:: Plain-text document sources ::
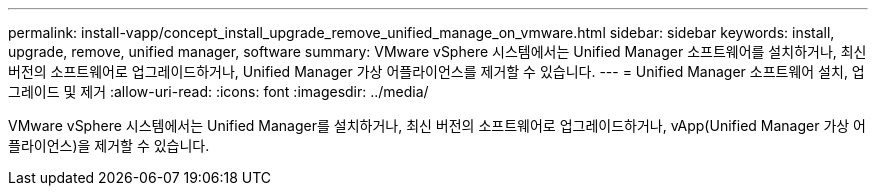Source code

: ---
permalink: install-vapp/concept_install_upgrade_remove_unified_manage_on_vmware.html 
sidebar: sidebar 
keywords: install, upgrade, remove, unified manager, software 
summary: VMware vSphere 시스템에서는 Unified Manager 소프트웨어를 설치하거나, 최신 버전의 소프트웨어로 업그레이드하거나, Unified Manager 가상 어플라이언스를 제거할 수 있습니다. 
---
= Unified Manager 소프트웨어 설치, 업그레이드 및 제거
:allow-uri-read: 
:icons: font
:imagesdir: ../media/


[role="lead"]
VMware vSphere 시스템에서는 Unified Manager를 설치하거나, 최신 버전의 소프트웨어로 업그레이드하거나, vApp(Unified Manager 가상 어플라이언스)을 제거할 수 있습니다.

:: WHAT YOU SHOULD DO ::
With every picture removed, give the entries above again exactly.

:: EXERCISE OUTPUT ::
Source code

: ---
permalink: install-vapp/concept_install_upgrade_remove_unified_manage_on_vmware.html 
sidebar: sidebar 
keywords: install, upgrade, remove, unified manager, software 
summary: VMware vSphere 시스템에서는 Unified Manager 소프트웨어를 설치하거나, 최신 버전의 소프트웨어로 업그레이드하거나, Unified Manager 가상 어플라이언스를 제거할 수 있습니다. 
---
= Unified Manager 소프트웨어 설치, 업그레이드 및 제거
:allow-uri-read: 
:icons: font
:imagesdir: ../media/


[role="lead"]
VMware vSphere 시스템에서는 Unified Manager를 설치하거나, 최신 버전의 소프트웨어로 업그레이드하거나, vApp(Unified Manager 가상 어플라이언스)을 제거할 수 있습니다.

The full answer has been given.